● **Passage to read**:

BEGIN

Late last year, the Daily Mail reported on fears from a member of the Old Roedeanians’ Association committee, who believed the country’s most famous girls’ school was planning to allow boys into the imposing seaside towers. Meanwhile, just down the road at Brighton College, the Head, Richard Cairns, claimed that preventing the mixing of the sexes just doesn’t prepare people for the outside world. “Single-sex schools are a deeply unrealistic world”, declared Mr Cairns. So can it be true?
If there is anyone who knows the value of all-girl schools, it is Mr Blond, who has spent all of his educational career teaching or leading at girls’ schools. He initially worked in a girls’ grammar school, where he found the atmosphere incredibly empowering and enabling.
“There was much less focus on external rules and assessment regimes than in some boys’ or co-ed schools, perhaps because girls are so internally self-motivated and conscientious. This means that the focus was on developing a passion for subjects. Girls’ all-round development is not so well-served by too much scaffolding in the form of assessments and excessive focus on grades, but they respond very well to inspiration, opportunity, creativity and encouragement. It was this experience and insight that made me want to continue to work in girls’ schools.”
This eventually led Mr Blond to the highly regarded Henrietta Barnett School in North West London, where he was the Headteacher for almost eight years, leading the school to a top placement in the national league tables for six years and an award as the Sunday Times School of the Year before taking up the reins at Roedean.

END

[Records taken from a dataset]
BEGIN

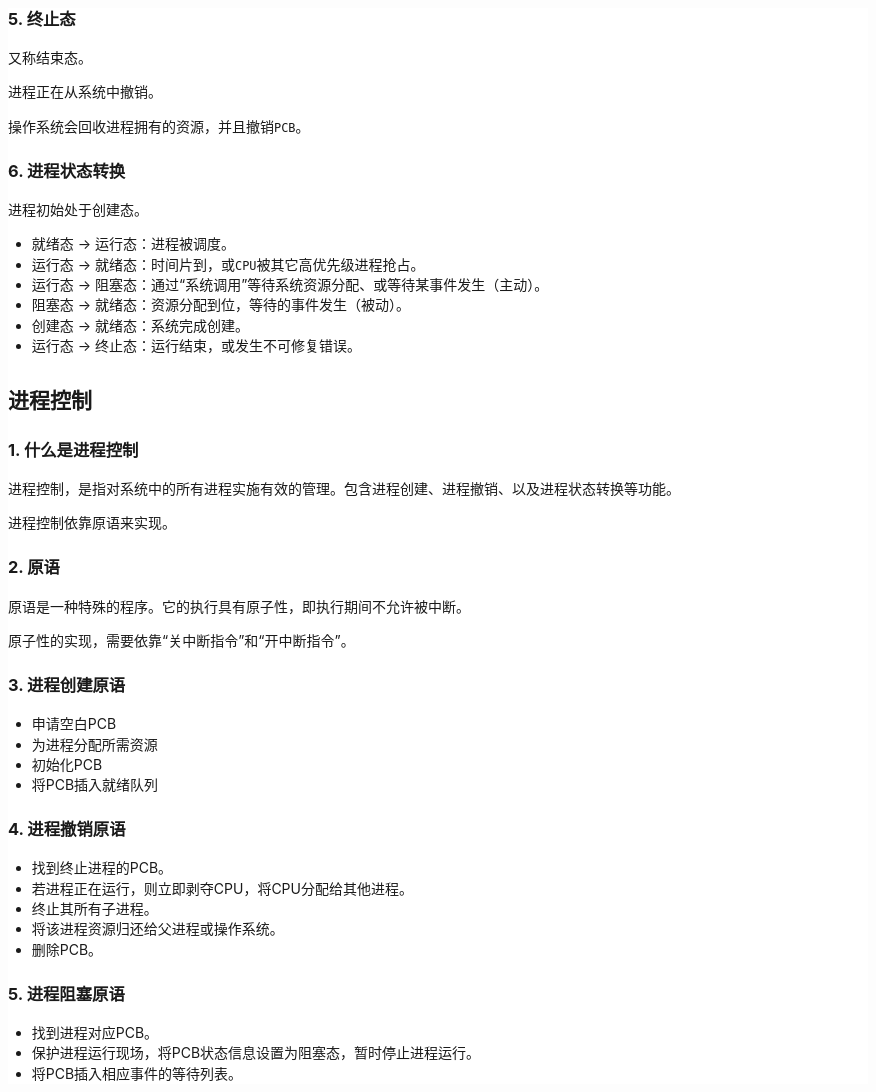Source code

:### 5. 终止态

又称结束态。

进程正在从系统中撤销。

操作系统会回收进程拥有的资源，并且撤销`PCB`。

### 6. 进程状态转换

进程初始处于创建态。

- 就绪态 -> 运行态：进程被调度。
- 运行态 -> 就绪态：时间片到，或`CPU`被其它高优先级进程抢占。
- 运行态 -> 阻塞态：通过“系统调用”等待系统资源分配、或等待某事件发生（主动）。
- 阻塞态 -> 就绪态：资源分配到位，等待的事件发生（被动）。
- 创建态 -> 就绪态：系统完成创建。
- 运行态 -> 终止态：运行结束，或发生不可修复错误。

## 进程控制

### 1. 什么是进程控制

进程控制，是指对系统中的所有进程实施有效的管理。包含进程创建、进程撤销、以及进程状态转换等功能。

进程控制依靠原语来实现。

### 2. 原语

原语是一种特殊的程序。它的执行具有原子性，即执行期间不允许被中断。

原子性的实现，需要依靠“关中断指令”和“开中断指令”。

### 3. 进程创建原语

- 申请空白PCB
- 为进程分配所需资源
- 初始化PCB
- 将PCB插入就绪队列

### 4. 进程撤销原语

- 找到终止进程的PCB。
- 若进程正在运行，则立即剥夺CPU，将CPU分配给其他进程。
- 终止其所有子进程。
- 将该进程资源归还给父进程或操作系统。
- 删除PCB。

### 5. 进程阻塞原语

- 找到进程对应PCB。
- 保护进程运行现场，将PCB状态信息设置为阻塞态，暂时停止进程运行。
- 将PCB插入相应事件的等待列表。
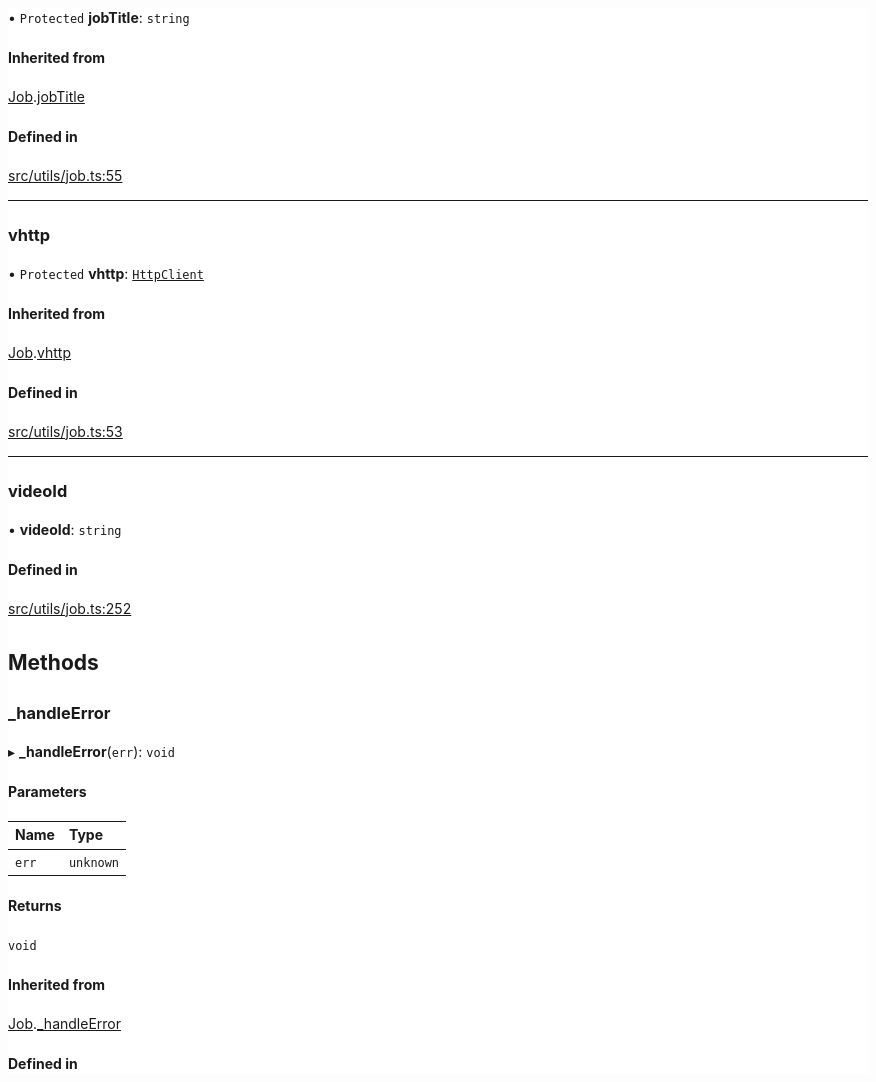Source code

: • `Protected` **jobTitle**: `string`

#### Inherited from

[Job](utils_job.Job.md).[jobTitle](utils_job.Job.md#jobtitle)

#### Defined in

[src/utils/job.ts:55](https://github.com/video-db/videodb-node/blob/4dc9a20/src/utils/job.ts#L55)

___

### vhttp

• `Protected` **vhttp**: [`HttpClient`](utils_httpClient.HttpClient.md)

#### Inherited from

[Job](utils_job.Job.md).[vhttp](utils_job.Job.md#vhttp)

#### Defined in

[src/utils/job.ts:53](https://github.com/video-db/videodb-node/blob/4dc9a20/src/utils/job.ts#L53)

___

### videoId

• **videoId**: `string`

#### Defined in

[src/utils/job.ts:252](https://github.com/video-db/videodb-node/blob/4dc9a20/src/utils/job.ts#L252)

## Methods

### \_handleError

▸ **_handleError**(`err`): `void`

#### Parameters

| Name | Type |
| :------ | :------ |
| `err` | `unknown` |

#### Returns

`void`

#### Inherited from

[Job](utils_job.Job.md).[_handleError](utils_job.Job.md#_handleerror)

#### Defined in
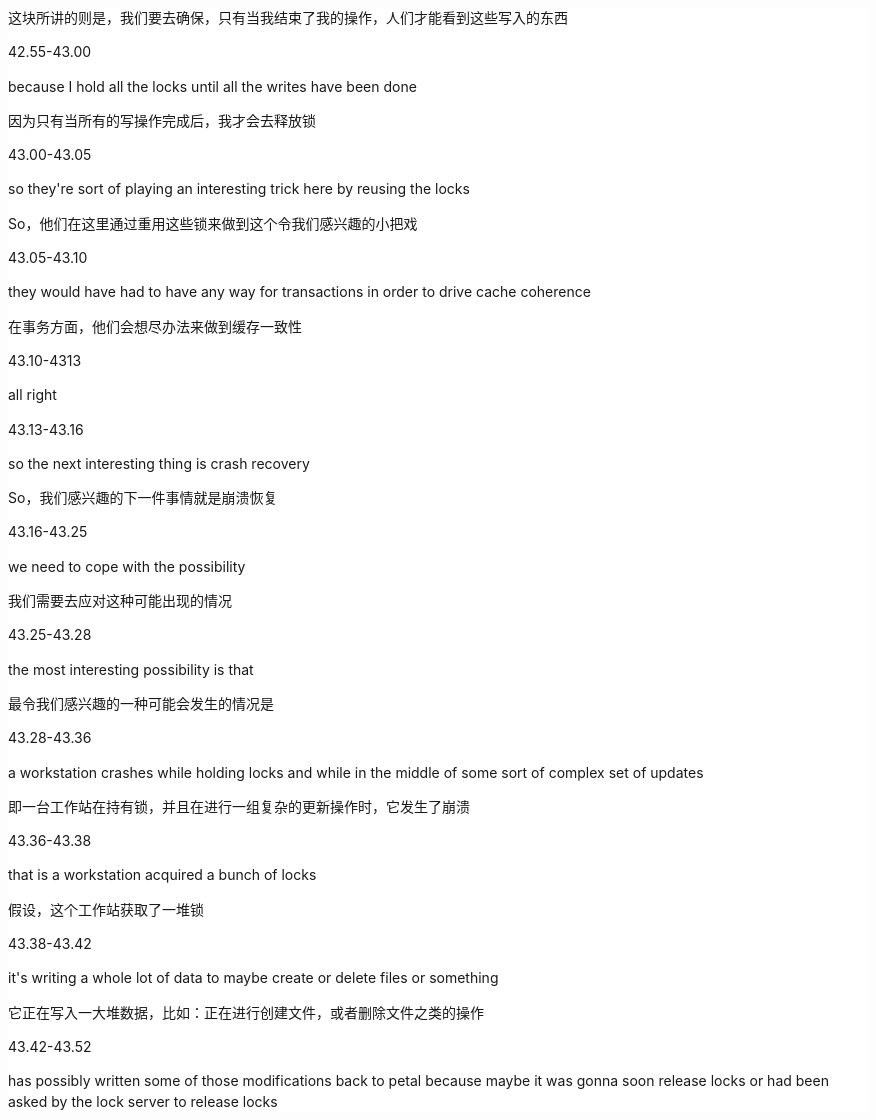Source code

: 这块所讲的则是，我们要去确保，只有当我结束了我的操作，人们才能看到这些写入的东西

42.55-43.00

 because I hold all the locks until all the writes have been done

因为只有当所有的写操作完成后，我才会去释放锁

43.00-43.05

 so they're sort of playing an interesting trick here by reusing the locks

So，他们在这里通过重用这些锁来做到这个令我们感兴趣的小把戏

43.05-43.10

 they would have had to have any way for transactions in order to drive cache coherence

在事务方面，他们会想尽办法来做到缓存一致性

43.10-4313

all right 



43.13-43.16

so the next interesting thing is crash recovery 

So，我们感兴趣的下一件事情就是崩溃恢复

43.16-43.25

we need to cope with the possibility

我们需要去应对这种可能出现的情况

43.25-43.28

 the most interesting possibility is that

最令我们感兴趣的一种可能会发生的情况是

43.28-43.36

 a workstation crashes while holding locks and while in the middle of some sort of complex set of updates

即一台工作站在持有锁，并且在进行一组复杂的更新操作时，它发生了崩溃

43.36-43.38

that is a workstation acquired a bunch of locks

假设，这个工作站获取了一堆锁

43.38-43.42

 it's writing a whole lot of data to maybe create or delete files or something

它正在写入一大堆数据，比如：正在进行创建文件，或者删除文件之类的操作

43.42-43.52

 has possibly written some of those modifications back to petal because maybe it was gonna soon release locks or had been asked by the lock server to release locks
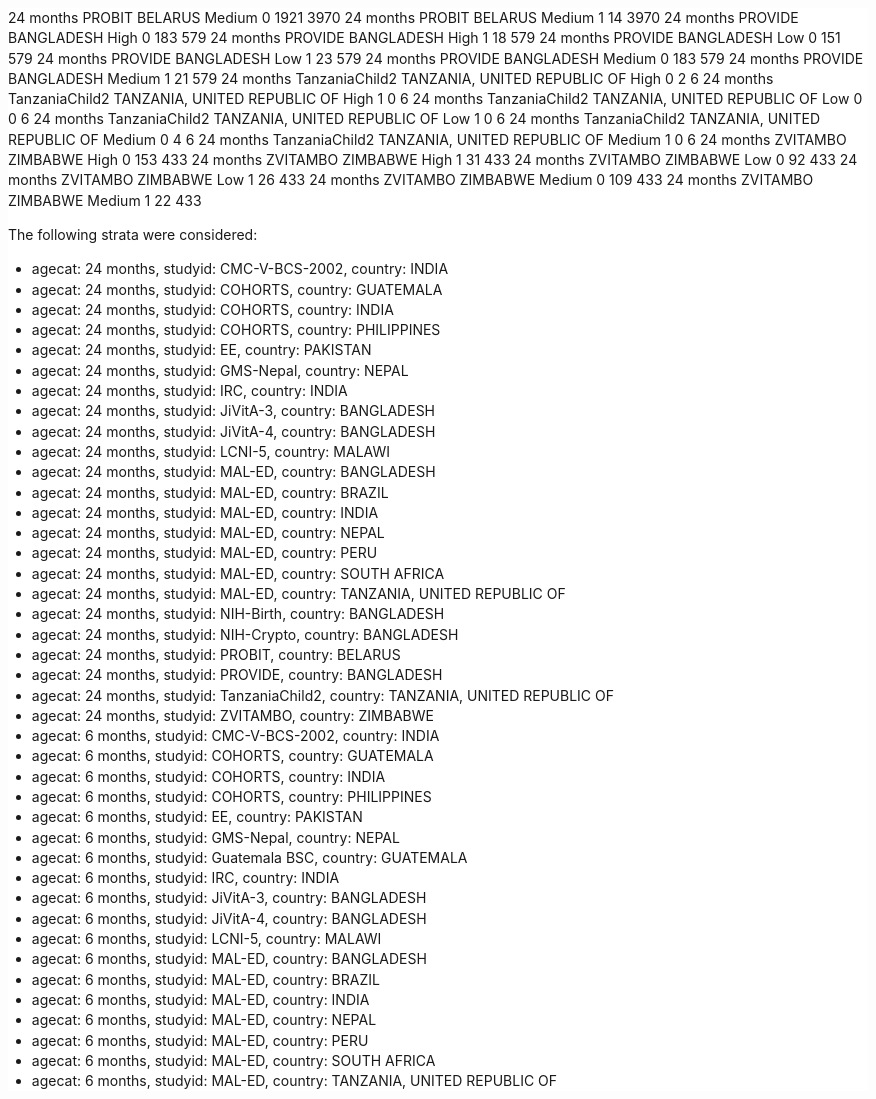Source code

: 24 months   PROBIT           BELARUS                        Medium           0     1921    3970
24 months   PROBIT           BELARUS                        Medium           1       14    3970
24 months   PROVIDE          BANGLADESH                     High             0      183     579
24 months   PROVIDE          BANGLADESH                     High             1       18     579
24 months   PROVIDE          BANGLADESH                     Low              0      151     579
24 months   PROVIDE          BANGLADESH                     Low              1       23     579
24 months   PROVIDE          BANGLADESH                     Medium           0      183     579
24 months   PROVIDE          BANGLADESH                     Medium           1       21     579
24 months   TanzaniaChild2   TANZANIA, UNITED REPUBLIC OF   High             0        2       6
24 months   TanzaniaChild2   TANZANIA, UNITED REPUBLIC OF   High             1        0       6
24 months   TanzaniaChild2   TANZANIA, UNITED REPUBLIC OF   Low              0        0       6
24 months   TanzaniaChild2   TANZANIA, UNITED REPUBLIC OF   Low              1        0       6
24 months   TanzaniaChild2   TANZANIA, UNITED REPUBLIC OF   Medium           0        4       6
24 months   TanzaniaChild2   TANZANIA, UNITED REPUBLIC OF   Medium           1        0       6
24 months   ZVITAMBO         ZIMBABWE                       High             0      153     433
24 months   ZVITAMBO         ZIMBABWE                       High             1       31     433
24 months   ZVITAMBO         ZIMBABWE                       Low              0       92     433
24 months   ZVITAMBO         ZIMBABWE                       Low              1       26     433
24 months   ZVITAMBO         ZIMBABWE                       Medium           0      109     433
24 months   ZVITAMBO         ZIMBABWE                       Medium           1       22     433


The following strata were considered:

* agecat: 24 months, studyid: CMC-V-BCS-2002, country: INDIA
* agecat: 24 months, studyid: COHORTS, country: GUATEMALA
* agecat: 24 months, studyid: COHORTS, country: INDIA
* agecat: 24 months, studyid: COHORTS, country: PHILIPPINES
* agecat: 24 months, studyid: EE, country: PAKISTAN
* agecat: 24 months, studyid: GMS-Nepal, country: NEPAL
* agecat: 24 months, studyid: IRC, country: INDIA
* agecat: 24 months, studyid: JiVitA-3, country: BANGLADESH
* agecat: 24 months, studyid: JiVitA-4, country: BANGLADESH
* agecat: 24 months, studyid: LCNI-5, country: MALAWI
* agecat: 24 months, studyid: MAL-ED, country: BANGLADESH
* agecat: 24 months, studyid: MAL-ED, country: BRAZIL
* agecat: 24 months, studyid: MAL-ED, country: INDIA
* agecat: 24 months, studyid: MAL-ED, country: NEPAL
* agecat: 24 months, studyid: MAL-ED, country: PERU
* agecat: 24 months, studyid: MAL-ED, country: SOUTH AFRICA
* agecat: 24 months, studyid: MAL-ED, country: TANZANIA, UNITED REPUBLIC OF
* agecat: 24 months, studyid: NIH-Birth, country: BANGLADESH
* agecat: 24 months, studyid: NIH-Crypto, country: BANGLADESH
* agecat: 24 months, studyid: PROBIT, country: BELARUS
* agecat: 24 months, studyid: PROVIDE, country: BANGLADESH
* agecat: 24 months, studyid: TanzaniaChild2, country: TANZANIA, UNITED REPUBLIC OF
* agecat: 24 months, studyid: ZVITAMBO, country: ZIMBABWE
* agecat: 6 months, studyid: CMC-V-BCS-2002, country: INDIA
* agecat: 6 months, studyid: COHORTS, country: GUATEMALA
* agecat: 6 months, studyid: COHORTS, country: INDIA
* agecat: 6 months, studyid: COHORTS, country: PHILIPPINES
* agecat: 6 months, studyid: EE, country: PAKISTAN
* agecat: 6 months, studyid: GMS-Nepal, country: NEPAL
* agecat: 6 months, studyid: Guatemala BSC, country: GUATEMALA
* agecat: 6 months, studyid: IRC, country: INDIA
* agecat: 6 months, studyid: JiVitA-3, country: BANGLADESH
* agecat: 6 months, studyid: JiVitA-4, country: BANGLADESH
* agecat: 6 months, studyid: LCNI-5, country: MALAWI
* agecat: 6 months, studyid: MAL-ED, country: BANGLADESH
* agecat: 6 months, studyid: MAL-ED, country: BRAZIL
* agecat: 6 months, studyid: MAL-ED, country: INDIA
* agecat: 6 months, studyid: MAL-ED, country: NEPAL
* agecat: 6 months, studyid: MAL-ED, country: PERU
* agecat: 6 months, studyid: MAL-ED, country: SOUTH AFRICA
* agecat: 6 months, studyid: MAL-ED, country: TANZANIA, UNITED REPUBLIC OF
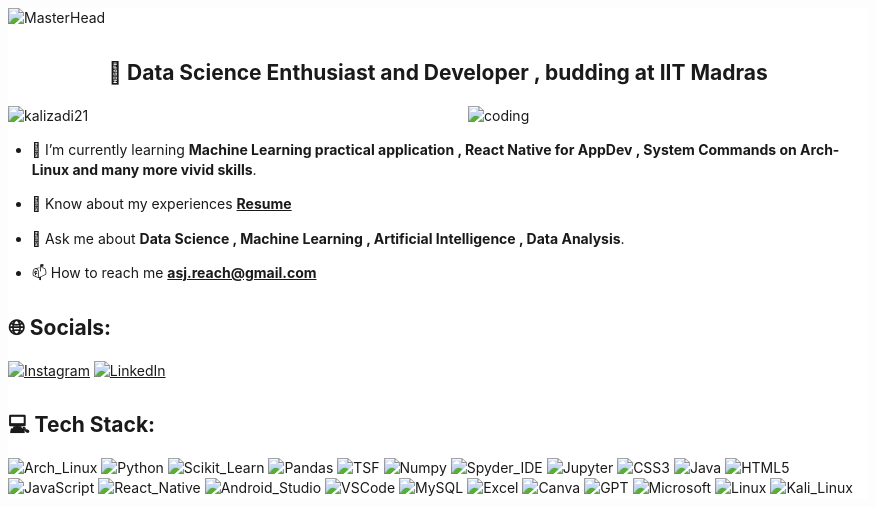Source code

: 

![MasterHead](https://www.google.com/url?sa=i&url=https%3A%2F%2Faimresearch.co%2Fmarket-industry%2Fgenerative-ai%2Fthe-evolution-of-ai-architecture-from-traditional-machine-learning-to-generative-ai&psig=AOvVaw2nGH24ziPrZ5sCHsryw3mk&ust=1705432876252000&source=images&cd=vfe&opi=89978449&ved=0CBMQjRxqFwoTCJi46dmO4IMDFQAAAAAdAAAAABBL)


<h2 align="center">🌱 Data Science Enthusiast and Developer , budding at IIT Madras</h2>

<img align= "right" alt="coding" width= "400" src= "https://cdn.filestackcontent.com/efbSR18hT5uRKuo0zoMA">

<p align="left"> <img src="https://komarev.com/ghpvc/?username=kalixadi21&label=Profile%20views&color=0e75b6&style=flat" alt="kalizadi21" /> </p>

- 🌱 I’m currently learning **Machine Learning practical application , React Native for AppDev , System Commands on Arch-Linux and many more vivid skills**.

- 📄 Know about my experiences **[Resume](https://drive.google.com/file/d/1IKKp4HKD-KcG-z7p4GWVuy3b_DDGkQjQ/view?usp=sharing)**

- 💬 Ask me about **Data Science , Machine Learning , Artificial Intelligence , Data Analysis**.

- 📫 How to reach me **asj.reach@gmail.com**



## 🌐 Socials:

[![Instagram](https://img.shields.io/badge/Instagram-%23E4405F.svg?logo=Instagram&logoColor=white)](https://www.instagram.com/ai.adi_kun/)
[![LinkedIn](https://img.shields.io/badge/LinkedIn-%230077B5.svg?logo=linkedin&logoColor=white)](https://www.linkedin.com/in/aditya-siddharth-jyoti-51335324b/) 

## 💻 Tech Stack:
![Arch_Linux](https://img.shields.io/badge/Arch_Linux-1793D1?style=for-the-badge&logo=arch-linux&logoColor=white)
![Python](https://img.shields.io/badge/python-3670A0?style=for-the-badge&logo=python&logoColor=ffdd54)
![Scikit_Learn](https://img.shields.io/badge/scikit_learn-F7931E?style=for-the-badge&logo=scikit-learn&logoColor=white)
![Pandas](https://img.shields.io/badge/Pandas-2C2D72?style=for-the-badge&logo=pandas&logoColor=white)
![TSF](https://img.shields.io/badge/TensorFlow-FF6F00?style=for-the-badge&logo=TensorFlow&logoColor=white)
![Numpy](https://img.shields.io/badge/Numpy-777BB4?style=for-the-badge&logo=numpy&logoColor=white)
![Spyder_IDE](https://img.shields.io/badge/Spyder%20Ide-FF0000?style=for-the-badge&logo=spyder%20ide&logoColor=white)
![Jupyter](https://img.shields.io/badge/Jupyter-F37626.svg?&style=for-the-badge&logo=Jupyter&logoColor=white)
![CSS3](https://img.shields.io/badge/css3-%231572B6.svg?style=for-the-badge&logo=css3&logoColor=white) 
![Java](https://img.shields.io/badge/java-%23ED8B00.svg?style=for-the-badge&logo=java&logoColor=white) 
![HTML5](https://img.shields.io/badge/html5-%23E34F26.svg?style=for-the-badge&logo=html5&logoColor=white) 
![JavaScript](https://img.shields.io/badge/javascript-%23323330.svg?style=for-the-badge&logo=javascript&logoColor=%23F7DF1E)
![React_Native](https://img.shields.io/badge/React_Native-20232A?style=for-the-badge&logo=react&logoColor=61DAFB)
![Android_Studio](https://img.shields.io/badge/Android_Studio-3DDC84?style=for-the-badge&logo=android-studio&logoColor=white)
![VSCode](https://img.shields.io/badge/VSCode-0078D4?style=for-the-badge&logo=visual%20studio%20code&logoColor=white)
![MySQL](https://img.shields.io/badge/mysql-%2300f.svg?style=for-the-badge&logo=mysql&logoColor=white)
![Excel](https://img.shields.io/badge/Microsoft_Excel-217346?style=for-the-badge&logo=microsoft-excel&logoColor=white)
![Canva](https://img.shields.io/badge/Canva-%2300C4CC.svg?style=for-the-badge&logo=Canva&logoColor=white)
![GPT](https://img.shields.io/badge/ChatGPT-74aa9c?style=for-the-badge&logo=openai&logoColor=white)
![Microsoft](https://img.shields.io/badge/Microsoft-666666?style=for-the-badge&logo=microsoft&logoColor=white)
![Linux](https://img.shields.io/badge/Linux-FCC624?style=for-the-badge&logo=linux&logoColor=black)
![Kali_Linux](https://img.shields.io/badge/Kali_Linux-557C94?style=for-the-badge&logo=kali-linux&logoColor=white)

END

● **Description of the task**: Rewrite the part of the passage on girls' schools that begins at the words "Late last year, the" and stops after "it be true?", changing "Daily Mail" to "national press". You won't need the lines to do this.

● **Solution to the exercise**:
Late last year, the national press reported on fears from a member of the Old Roedeanians’ Association committee, who believed the country’s most famous girls’ school was planning to allow boys into the imposing seaside towers. Meanwhile, just down the road at Brighton College, the Head, Richard Cairns, claimed that preventing the mixing of the sexes just doesn’t prepare people for the outside world. “Single-sex schools are a deeply unrealistic world”, declared Mr Cairns. So can it be true?